- PressProgress makes the case that we can't afford to risk another term of government neglect by the Harper Cons. Jeremy Nuttall discusses how the Cons' fixed election date and anti-social economic policies each figure to cause direct damage to Canada's economy in the course of a downturn. And Michael Harris discusses the utter implausibility of the Cons' spin on the economic and security alike.
- Meanwhile, Sophia Harris tells the stories of a few of the Canadians already suffering the consequences of an anti-worker government. And Roderick Benns interviews Toni Pickard about the complementary roles a fair minimum wage and a basic income could play in improving matters.
- Christian Salmon offers a glimpse into the blackmail of Greece by European creditors - which makes it all the more bewildering and disheartening that the Syriza government seems to be repudiating its anti-austerity mandate after all.

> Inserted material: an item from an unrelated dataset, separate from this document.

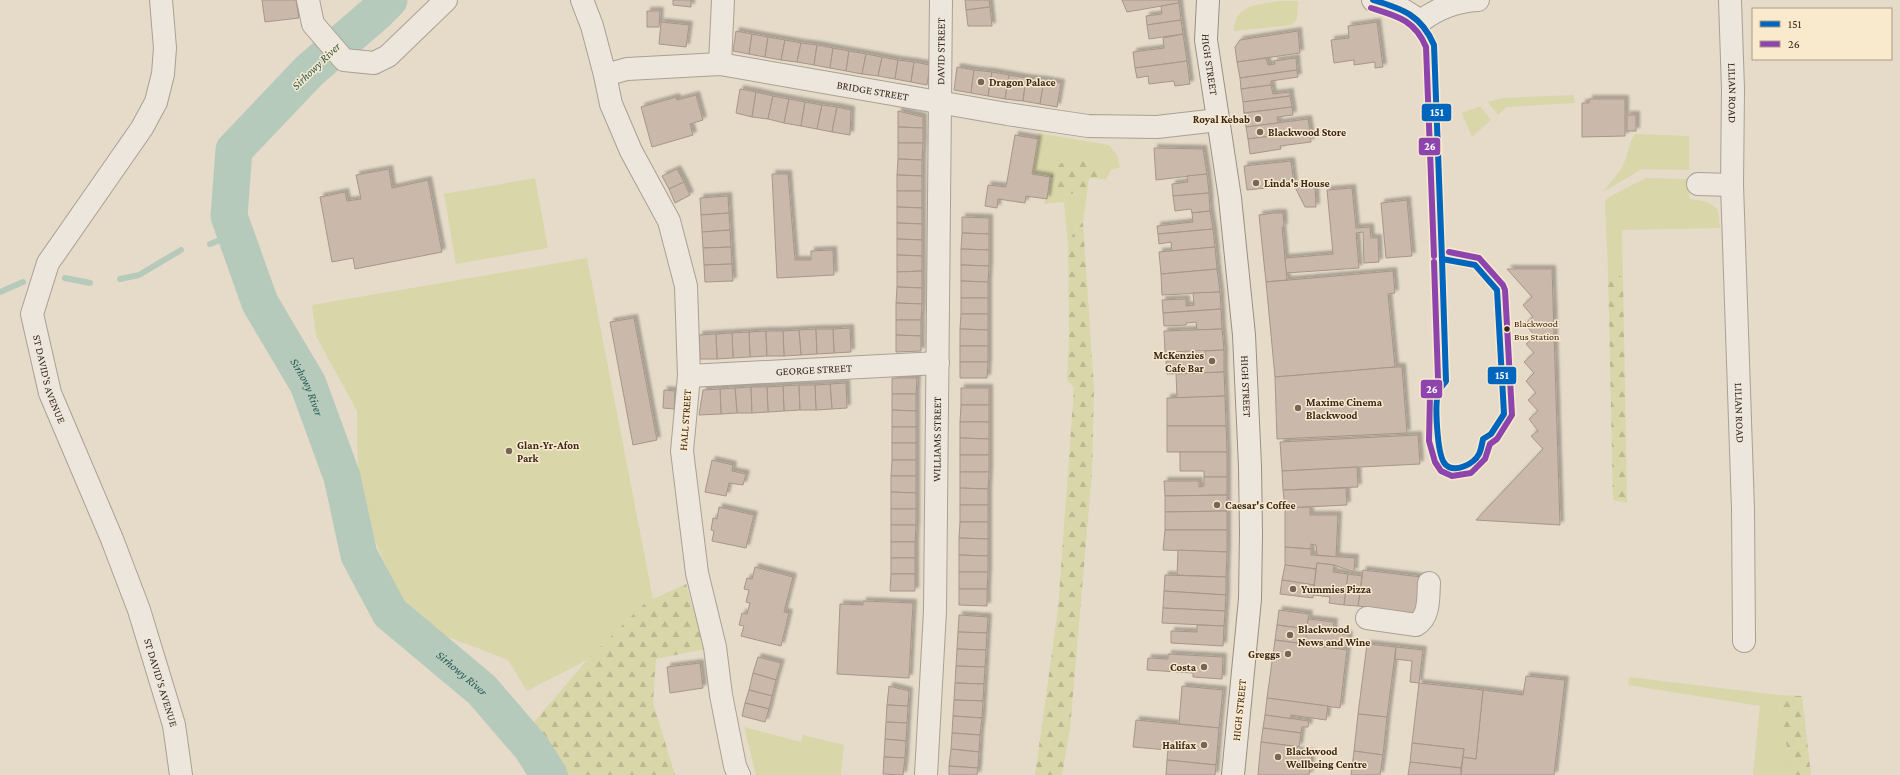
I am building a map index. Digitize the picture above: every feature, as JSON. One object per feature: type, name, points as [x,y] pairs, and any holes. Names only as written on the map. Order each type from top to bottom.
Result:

- David Climenhaga wonders how much further the Cons and the Senate will go in seeking to have religious vetted by the federal government.
- Finally, Helaine Olen writes that the cult of self-help is the most dangerous religious movement shaping North American culture. And Bernadette Rabuy and Daniel Kopf make the seemingly obvious connection between poverty and subsequent incarceration:
Our society has, in the name of being tough on crime, made a series of policy choices that have fueled a cycle of poverty and incarceration. We send large numbers of people with low levels of education and low skills to prison, and then when they leave just as penniless as they were when they went in, we expect them to bear the burden of legally-acceptable employment discrimination.
Acknowledging, as this report makes possible, that the people in prison were, before they went to prison, some of the poorest people in this country makes it even more important that we make policy choices that can break the cycle of poverty and incarceration.